Feige Bates ’19 is building her career around boosting others’ confidence. That’s because she knows firsthand how it feels to be pushed down — and how to fight to get back up again.
“I really struggled with school as a little girl, and I was bullied a lot. I struggled with staying positive,” Bates recalls. “When I got to high school, my experience was even harder. But I realized that I needed to be strong. I needed to own my place and my worth, because I have a lot of it.”
Graduating from high school proved to Bates that she could move forward with her education and claim her place in the world. Alverno was an important stop on her journey. Here was a place where her confidence blossomed, where she challenged herself to learn and grow, and where she took big steps toward accomplishing her professional goals.
“I really struggled with public speaking, and Alverno is all about public speaking,” she says. “My professors definitely helped me to be able to do that at my pace while also pushing me to make sure that I was growing, which was important to me.”
Having experienced such growth, it’s fitting that Bates capped off her Alverno experience by giving the invocation at the December 2019 commencement ceremony.
“I could barely read in sixth grade. I could barely hold my own in front of a class and would feel faint because it was just so much pressure,” she recalls. “But I was able to speak at my college graduation. Sometimes I can’t even believe it’s my own story. It’s really life-changing.”
Before college, Bates, who is Orthodox Jewish, attended all-girls schools that combined Hebrew studies with secular subjects such as math and history. She grew up speaking a mixture of Hebrew, Yiddish and English, often unaware from which language specific words derived.
“When I first came to Alverno, a lot of times I would say something and not realize it wasn’t English. In my culture, everybody knows those words and you never have to translate them,” she explains.
While this created a culture shock for Bates, who transferred to Alverno in 2017, Alverno staff and faculty helped her adjust. For example, Bates was able to experience living in the residence halls while still observing her faith. Every step of the way, she experienced the community and sisterhood that drew her to Alverno in the first place.
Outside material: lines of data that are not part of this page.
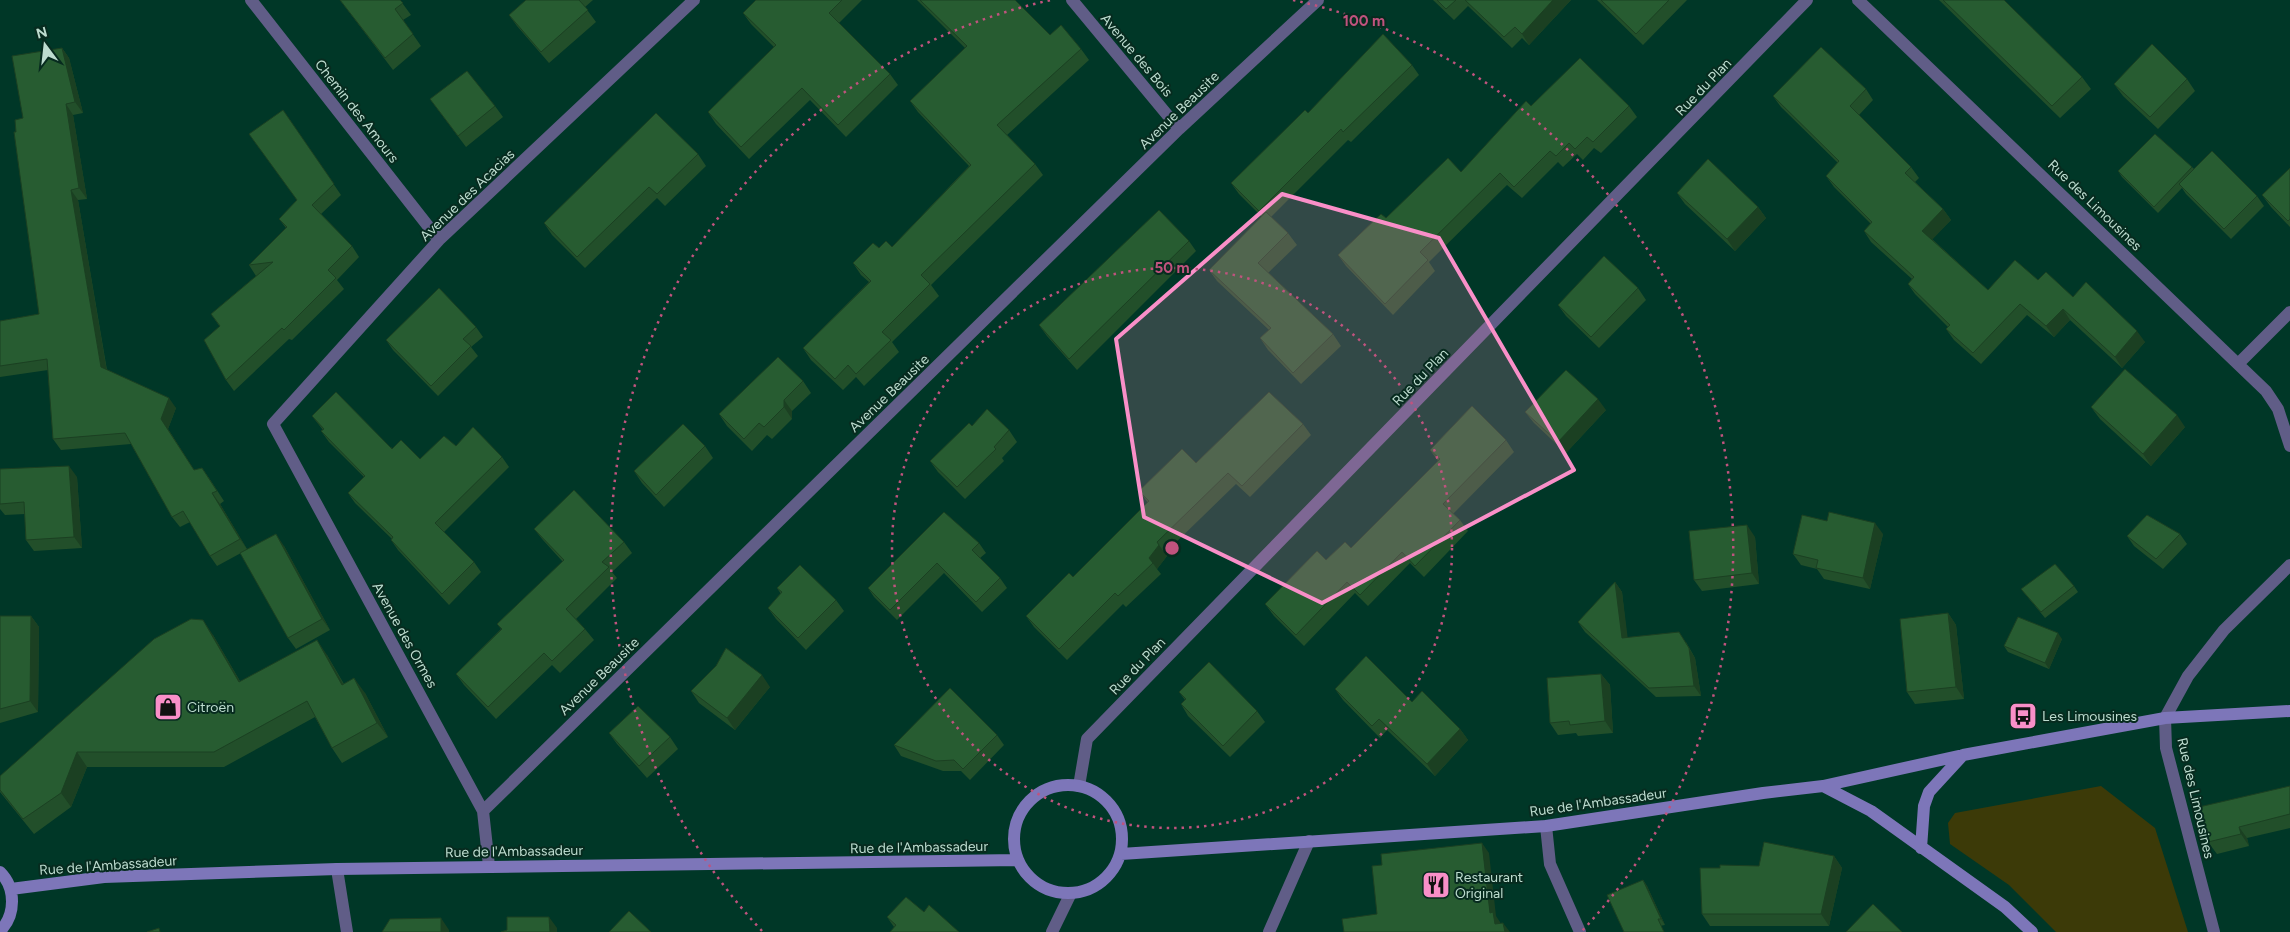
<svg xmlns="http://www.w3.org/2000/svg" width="2290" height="932" font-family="Figtree,sans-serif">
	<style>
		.green { fill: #3c3a08 }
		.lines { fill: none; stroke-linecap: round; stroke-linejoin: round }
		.street { stroke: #605d87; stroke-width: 12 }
		.secondary { stroke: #7d76b9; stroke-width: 12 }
		.wall { fill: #224f2a }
		.shaded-wall { fill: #1b4022 }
		.building { fill: #275c31; stroke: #1b4022 }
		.marked { fill: #f98fc8; fill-opacity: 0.2; stroke: #f98fc8; stroke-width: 4; stroke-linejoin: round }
		.ring { fill: none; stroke: #c0537e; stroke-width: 2.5; stroke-dasharray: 2.5 5 }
		.labels { text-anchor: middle; stroke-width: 4; stroke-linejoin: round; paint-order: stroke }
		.street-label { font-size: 14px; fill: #bddccf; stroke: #072b1f }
		.poi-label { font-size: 14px; fill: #bddccf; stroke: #072b1f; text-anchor: start }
		.centre { fill: #c0537e; stroke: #072b1f; stroke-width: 2.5 }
		.ring-label { font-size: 15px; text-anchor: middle; font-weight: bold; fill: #c0537e; stroke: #072b1f; stroke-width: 4; stroke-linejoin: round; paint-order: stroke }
	</style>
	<rect width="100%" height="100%" fill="#003727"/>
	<path class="green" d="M2101,786L2155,828L2188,932H2056L2009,885L1950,844L1948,823L1955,813Z"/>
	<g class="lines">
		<path class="street" d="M251,0L439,240
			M1072,0L1179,129
			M1858,0L2266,391L2278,409L2290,446
			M2239,363L2290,312
			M1079,786L1087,739L1807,0
			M483,811L1179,129L1318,0
			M1546,826L1550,864L1580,932
			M489,866L483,811L273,424L439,240L694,0
			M337,869L347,932
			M1052,932L1071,893
			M1269,932L1309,841
			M2214,932L2166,748L2165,718L2188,676L2224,630L2290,565"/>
		<path class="secondary" d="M1014 839a54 54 0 1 1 108 0a54 54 0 1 1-108 0Z
			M1823,786L1871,811L2005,907L2032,932
			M1921,848L1924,806L1929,792L1963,755
			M1121,854L1546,826L1763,793L1823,786L1963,755L2165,718L2290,711
			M0,872C16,888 16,915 0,931
			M11,889L104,877L337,869L1018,860"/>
	</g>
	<path class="wall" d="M340,0H400L411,15L403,20L421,46L393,70Z
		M526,0H593L585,7L596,22L549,63L517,26L509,15Z
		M756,0H862L839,23L890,74L898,85L846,137L810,100L749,159L716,124L708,112L774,47L751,24L743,13Z
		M917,0H1015L1050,35L1081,49L1089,60L1007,135L1035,164L1043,175L931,285L939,296L892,342L899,352L864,386L856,377L843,390L811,360L803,348L869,282L861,275L853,263L879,248L892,247L969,166L918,112L910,101L965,48Z
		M1433,0H1571L1529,45L1522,38L1512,48L1468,6L1454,20Z
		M1597,0H1687L1643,45Z
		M1939,0H2004L2082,77L2091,89L2060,118Z
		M62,48L69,58L83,113L73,115L87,199L78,200L107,370L176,408L168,429L194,470L202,468L209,478L224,501L220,504L247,549L284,546L330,630L296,649L288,638L241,553L217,566L210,556L190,522L180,527L172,517L131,444L61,450L53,439L48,370L0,377V321L39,314L16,132Z
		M1412,65L1419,75L1351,142L1348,140L1271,217L1288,233L1297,245L1268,273L1333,334L1341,346L1301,384L1268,350L1260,338L1269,330L1217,281L1209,270L1262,217L1239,194L1231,183L1308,113Z
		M2187,79L2195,91L2158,129L2123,96L2114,84Z
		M1866,89L1873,100L1859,115L1911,167L1919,178L1915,182L1943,209L1951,220L1932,239L1988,290L2038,280L2073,297L2145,342L2122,368L2070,320L2054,337L2027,315L1981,364L1954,340L1946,329L1948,327L1915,294L1908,284L1912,279L1871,242L1864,231L1871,224L1834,187L1826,176L1838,163L1781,107L1773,96Z
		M430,99L495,106L503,117L466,147Z
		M1531,106H1629L1637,117L1601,153L1594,148L1583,160L1577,154L1563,167L1558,162L1522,198L1507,185L1429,262L1435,271L1393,315L1346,266L1338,255L1386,218L1461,172Z
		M283,110L341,195L321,214L352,246L359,257L337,280L344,289L292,340L289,339L234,391L226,380L220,327L211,314L256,276L249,265L286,228L279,219L297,200Z
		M698,154L706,166L665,206L657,198L585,268L552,235L544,223Z
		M2192,167L2194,169L2257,196L2264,206L2231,239L2186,194L2182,188L2158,213L2122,177L2118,171Z
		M2290,168V227L2271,207L2262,195Z
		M1677,193L1758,207L1766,218L1735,251L1685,204Z
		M1189,241L1196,251L1077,370L1047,336L1039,325Z
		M1638,288L1646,300L1599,348L1566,316L1558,305Z
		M476,327L483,337L471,347L478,356L438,396L393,350L386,340Z
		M803,381L811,393L792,411V419L772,439L767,435L752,451L727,426L719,414Z
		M2091,407L2185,427L2151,466L2100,419Z
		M1606,410L1566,453L1534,423L1525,412Z
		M312,416L420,459L456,446L502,457L509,467L444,532L474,562L481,572L449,605L398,550L391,540L392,539L355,503L348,493L364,477L329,442L321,431L323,430Z
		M1303,424L1311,435L1250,497L1236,484L1165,553L1167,556L1157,569L1161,574L1126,607L1123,604L1067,660L1034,627L1026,616L1073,577L1148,503L1139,491L1196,463Z
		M972,426L1009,430L1017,442L1002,458L1004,461L965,499L938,472L930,461Z
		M1506,440L1514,452L1453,514L1460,520L1468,531L1424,577L1410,563L1368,606L1355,593L1304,646L1274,616L1265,604L1326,560L1351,548L1438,461L1430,450Z
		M705,446L713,458L664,507L642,483L634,471Z
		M0,469L77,477L82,548L34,551L26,540L25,514L5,515L0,509Z
		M534,529L624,542L632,553L612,572L617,578L576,619L585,629L594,640L560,673L552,665L496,719L464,685L456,674L501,629L497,624L563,562L543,540Z
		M1883,534L1870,589L1824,579L1817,569L1801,565L1793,554Z
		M2180,534L2187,544L2163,569L2134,546L2127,536Z
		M1755,537L1759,584L1702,591L1694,580Z
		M979,543L986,553L980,558L1000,578L1007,588L982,612L944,573L897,620L874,597L868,588Z
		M1615,582L1622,592L1627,638L1686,642L1695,658L1701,696L1656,697L1585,632L1578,622Z
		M2074,586L2078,592L2045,618L2021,589Z
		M777,588L836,600L844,611L806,650L776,619L768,608L781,594Z
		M1948,613L1956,625L1964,699L1915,704L1907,692Z
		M0,616H31L39,627L38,712L0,723Z
		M213,635L240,681L327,655L344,684L365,693L388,737L342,763L332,748L315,717L224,767H87L71,807L34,834L0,792V776Z
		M2062,639L2049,669L2008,652L2004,646Z
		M1601,674L1610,685L1613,733L1578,736L1576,733L1558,735L1550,723Z
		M770,687L735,730L699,703L691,691Z
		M1335,689L1412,702L1460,729L1468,740L1435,776L1387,730L1380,738L1343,700Z
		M1179,692L1257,711L1265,722L1230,757L1188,716L1181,704L1185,700Z
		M609,733L670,737L678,749L647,778L617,744Z
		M997,735L1004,745L970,780L961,771H943L901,756L894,745Z
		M2290,786V828L2247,838L2249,846L2217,854L2208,842Z
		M1834,856L1842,868L1829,926H1710L1702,914L1759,866Z
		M1643,880L1647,886L1665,925L1624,932Z
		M924,912L894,927L887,917Z"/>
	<path class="shaded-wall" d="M1553,0H1571L1529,45L1522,34Z
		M62,48L69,58L83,113L75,102Z
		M66,104L73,115L87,199L79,188Z
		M71,190L78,200L108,378L101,367Z
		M1758,207L1766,218L1735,251L1727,239Z
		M1943,209L1951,220L1930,242L1922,231Z
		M2063,309L2070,320L2054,337L2046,326Z
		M2137,331L2145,342L2122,368L2115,357Z
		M169,398L176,408L168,429L201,481L161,419Z
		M1598,399L1606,410L1566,453L1558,442Z
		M784,400L792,411V419L784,407Z
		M2177,415L2185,427L2151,466L2143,454Z
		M69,466L77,477L82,548L74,537Z
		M212,493L220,504L247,549L240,539Z
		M1875,523L1883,534L1870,589L1863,578Z
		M1747,525L1755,537L1759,584L1752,573Z
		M276,534L284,546L330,630L322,619Z
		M1159,545L1167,556L1157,569L1149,558Z
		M1615,582L1622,592L1629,648L1622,638Z
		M1948,613L1956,625L1964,699L1956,687Z
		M31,616L39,627L38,712L30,701Z
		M203,620L213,635L249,697L239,682Z
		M1679,632L1695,658L1701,696L1694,686Z
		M2058,633L2062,639L2049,669L2045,663Z
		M317,640L327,655L352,700L342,685Z
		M1601,674L1610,685L1613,733L1605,721Z
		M762,675L770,687L735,730L727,718Z
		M354,678L365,693L388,737L377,723Z
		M1460,729L1468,740L1435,776L1427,764Z
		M77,752L87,767L71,807L61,793Z
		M2239,827L2247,838L2249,846L2241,834Z
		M1482,843L1489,853L1496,916L1500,922L1502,932L1495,924L1490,913Z
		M1834,856L1842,868L1829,926L1821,914Z
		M1643,880L1647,886L1665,925L1661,919Z
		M549,917L557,928V932H550Z
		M441,918L449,930V932H441Z
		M1503,923L1510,932H1505Z"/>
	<path class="building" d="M340,0H400L403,3L395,9L413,34L385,58Z
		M526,0H579L588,10L541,52L509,15Z
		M756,0H842L829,13L890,74L838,125L802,88L741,147L708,112L776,45L743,13Z
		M920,0H1015L1050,35L1061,25L1081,49L997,125L1035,164L921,275L930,284L882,332L891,340L856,374L848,365L835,379L803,348L871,281L853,263L873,243L879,248L886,241L892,247L971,165L910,101L967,46Z
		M1437,0H1456L1446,9Z
		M1465,0H1553L1522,34L1515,27L1504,37Z
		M1601,0H1669L1636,34Z
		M1943,0H2004L2082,77L2052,106Z
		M1383,34L1412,65L1343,132L1341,129L1259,211L1231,183L1305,110L1308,113Z
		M2152,44L2187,79L2150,117L2114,84Z
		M1821,47L1866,89L1850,106L1911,167L1905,173L1943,209L1922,231L1988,290L2015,260L2038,280L2046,272L2073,297L2086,282L2137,331L2115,357L2063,309L2046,326L2020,304L1973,353L1946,329L1950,325L1908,284L1914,277L1864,231L1872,222L1826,176L1839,161L1773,96Z
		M62,48L75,102L66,104L79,188L71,190L101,367L169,398L161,419L194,470L202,468L217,491L212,493L240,539L210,556L183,511L172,517L125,433L53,439L47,359L0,366V321L39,314L14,132H16L15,120L23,118L12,56Z
		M1580,58L1629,106L1593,142L1587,137L1575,149L1569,143L1556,156L1550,151L1514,187L1500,173L1420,252L1428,260L1385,304L1338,255L1381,214L1386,218L1448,158L1461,172L1526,101L1531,106Z
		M467,71L495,106L458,136L430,99Z
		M283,110L334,184L312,205L352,246L328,270L336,278L284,330L282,328L226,380L204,340L220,326L211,314L273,262L249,265L287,227L279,219L297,200L249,134Z
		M656,113L698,154L657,194L649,187L577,257L544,223Z
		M2155,134L2192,167L2154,207L2118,171Z
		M2212,151L2257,196L2224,229L2179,184Z
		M1708,159L1758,207L1727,239L1677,193Z
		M2290,168V219L2288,221L2262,195Z
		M1159,210L1189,241L1069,359L1039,325Z
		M1266,212L1288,233L1258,263L1333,334L1293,373L1260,338L1271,328L1209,270Z
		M1604,256L1638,288L1591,337L1558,305Z
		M439,288L476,327L463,339L471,346L431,386L386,340Z
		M778,357L803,381L784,400V407L764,427L759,423L744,439L719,414Z
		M2125,369L2177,415L2143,454L2091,407Z
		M1566,370L1598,399L1558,442L1525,412Z
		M336,392L392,449L401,440L420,459L444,436L456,446L473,427L502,457L435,523L474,562L442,594L391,540L393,537L348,493L365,476L321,431L324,429L312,416Z
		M1269,392L1303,424L1242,486L1228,473L1157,542L1159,545L1149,558L1153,563L1118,596L1115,593L1059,649L1026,616L1069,573L1073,577L1149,501L1139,491L1182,449L1196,463Z
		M1472,406L1506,440L1443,504L1460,520L1415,566L1402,552L1360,595L1347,582L1296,635L1265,604L1317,551L1326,560L1345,542L1351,548L1440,459L1430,450Z
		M987,409L1009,430L994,447L996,449L957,487L930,461L969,423L972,426Z
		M683,424L705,446L656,495L634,471Z
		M69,466L74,537L26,540L24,502L0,504V469Z
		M574,490L624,542L602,562L609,567L566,609L585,629L552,661L544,653L488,707L456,674L502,629L497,624L564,560L534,529Z
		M944,512L979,543L972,550L1000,578L976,602L937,563L890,610L868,588Z
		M1829,512L1875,523L1863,578L1816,568L1818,560L1793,554L1802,515L1827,521Z
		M2147,515L2180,534L2156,559L2127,536Z
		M1747,525L1752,573L1694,580L1689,531Z
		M276,534L322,619L288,638L240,553Z
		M2055,564L2074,586L2041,612L2021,589Z
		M800,565L836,600L798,638L768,608L782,592L777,588Z
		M1615,582L1622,638L1679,632L1689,648L1694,686L1649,688L1578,622Z
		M1948,613L1956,687L1907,692L1900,619Z
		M0,616H31L30,701L0,709Z
		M2018,617L2058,633L2045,663L2004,646Z
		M191,619L203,620L239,682L317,640L342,685L354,678L377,723L332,748L307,701L214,752H77L61,793L23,819L0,790V776L154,639Z
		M726,648L762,675L727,718L691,691L716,666Z
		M1366,656L1412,702L1422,691L1460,729L1427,764L1379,719L1372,726L1335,689Z
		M1209,662L1257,711L1223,746L1181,704L1186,699L1179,692Z
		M1601,674L1605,721L1570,725L1569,721L1550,723L1547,678Z
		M950,688L997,735L963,769L954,760L936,761L894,745Z
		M638,706L670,737L639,766L609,733Z
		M2290,786V814L2239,827L2241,834L2208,842L2199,807Z
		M1764,842L1834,856L1821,914H1702L1700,868H1720V865L1759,866Z
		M1482,843L1490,913L1493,912L1495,924L1503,923L1505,932H1344L1342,919L1377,914L1372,866L1382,865L1381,854Z
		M1643,880L1661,919H1658L1664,932H1624L1607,895Z
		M906,897L924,912L929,905L959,932H890L896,925L887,917Z
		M1873,904L1902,932H1846Z
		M629,911L651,932H609Z
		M507,917H549L550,932H501L507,930Z
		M441,918V932H382L390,919Z
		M159,928L160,932H147Z"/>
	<path class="marked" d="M1282,194L1439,238L1574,470L1322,603L1144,517L1116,339Z"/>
	<g class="ring">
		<circle cx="1172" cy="548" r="280"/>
		<path d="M762 931A561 561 0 0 1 1051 0M1293 0A561 561 0 0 1 1582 931"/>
	</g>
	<defs>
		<symbol id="shop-square" viewBox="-11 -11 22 22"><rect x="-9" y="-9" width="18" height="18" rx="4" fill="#f98fc8" stroke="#072b1f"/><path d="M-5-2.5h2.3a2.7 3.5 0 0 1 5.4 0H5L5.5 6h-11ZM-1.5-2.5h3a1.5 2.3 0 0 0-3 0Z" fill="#111"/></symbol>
		<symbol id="bus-square" viewBox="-11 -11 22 22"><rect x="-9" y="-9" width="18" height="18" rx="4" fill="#f98fc8" stroke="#072b1f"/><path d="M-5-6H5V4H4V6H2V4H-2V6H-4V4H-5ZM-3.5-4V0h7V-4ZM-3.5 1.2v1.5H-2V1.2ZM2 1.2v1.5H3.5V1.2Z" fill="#111"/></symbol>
		<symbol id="restaurant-square" viewBox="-11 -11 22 22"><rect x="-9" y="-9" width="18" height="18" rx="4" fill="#f98fc8" stroke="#072b1f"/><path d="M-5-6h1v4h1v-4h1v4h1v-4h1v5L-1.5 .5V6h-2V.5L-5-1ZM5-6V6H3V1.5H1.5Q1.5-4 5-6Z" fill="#111"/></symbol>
	</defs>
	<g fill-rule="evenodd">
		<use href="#shop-square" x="152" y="691" width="32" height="32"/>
		<use href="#bus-square" x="2007" y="700" width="32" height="32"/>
		<use href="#restaurant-square" x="1420" y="869" width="32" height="32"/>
	</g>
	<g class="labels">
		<g class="street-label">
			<text transform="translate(1137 55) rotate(50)" y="5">Avenue des Bois</text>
			<text transform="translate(1703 87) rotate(-46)" y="5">Rue du Plan</text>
			<text transform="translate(1179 110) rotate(-44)" y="5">Avenue Beausite</text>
			<text transform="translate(357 111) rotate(52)" y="5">Chemin des Amours</text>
			<text transform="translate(467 195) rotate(-44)" y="5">Avenue des Acacias</text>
			<text transform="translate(2095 205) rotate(44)" y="5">Rue des Limousines</text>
			<text transform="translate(1420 377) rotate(-46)" y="5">Rue du Plan</text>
			<text transform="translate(889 393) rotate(-44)" y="5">Avenue Beausite</text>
			<text transform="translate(405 635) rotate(61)" y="5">Avenue des Ormes</text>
			<text transform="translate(1137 666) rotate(-46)" y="5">Rue du Plan</text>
			<text transform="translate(599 676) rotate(-44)" y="5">Avenue Beausite</text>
			<text transform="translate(2196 798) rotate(77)" y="5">Rue des Limousines</text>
			<text transform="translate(1598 802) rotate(-8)" y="5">Rue de l'Ambassadeur</text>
			<text transform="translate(919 847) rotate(-1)" y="5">Rue de l'Ambassadeur</text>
			<text transform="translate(514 851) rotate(-1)" y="5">Rue de l'Ambassadeur</text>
			<text transform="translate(108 865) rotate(-4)" y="5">Rue de l'Ambassadeur</text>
		</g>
		<g class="poi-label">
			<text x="187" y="712">Citroën</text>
			<text x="2042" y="721">Les Limousines</text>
			<text x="1455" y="882">Restaurant<tspan x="1455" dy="16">Original</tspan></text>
		</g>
	</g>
	<circle cx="1172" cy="548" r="8" class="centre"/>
	<g class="ring-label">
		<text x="1364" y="26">100 m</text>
		<text x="1172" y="273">50 m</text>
	</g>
	<g transform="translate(45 45) rotate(345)" stroke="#072b1f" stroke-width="4" paint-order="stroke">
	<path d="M0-4L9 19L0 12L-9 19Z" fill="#bddccf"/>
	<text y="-8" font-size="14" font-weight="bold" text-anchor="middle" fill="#bddccf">N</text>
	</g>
</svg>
“Alverno was at the top of my list because it felt closer to home,” she says. “It’s very women-focused and our Jewish community is also very women-focused. We are the mothers of our community.”
Even before she graduated, Bates, a psychology major, knew her Alverno education would prepare her for success. Just three weeks into her internship at Rogers Behavioral Health, she was hired as a patient access specialist. She is honored to play an important role in connecting people with health care, especially in a world that has been turned upside down by the COVID-19 pandemic.
“I have been privileged to be a part of an amazing team as we try to reassure and share kindness to people who are struggling and scared during this tragic pandemic,” she says. “This period of loss and pain is not a time to turn inward. It is a time for me to look outward to the rest of the world and ask, ‘how can I help?’ I am so honored to be part of the front-line mental health workers as we care for patients and continue the ongoing battle of healing the world.”
Bates wants to continue her education and become a clinical psychologist. She’s intrigued by the nascent field of fashion psychology, which studies everything from the impact that fashion can have on the mental health of individuals and the well-being of societies to human behavior in the context of fashion.
“I think it’s so important to have someone at a professional level who can understand the impact of a person’s appearance,” she says.
Bates is putting this philosophy into action by working to start a gemach, which, she explains, is a Yiddish word for a charity that rents or donates gowns to brides and members of the wedding party. Such organizations are common in the Orthodox faith to serve brides whose faith asks them to dress modestly, a tough proposition when shopping secular bridal stores. Bates, who has collected some 200 gowns to-date, knows that her psychology background will allow her to care for brides’ and others’ well-being at an emotional and vulnerable time.
It’s just one of many ways Bates is mindful of building up others, especially women. It was something that characterized her whole life, even while she herself was bullied.
“What was always something that I felt proud of myself for was when I saw someone else getting bullied or feeling sad about themselves, I would always reach out,” she recalls. “I would walk away feeling so happy that I made that person feel better, and I carried that all the way through high school.”
She also learned to value herself and to give herself credit for her achievements. And that’s the message she shared with her fellow graduates on commencement day: Amidst life’s challenges and celebrations, don’t forget to acknowledge how far you’ve gotten yourself. Honor and celebrate your hard work and your perseverance.
“We are always looking at other people and thanking them, which is so important, but I also want us to take that moment during graduation and say ‘thank you’ to ourselves for getting where we are,” she says. “We don’t often look in the mirror and say ‘thank you’ and appreciate ourselves, and we should.”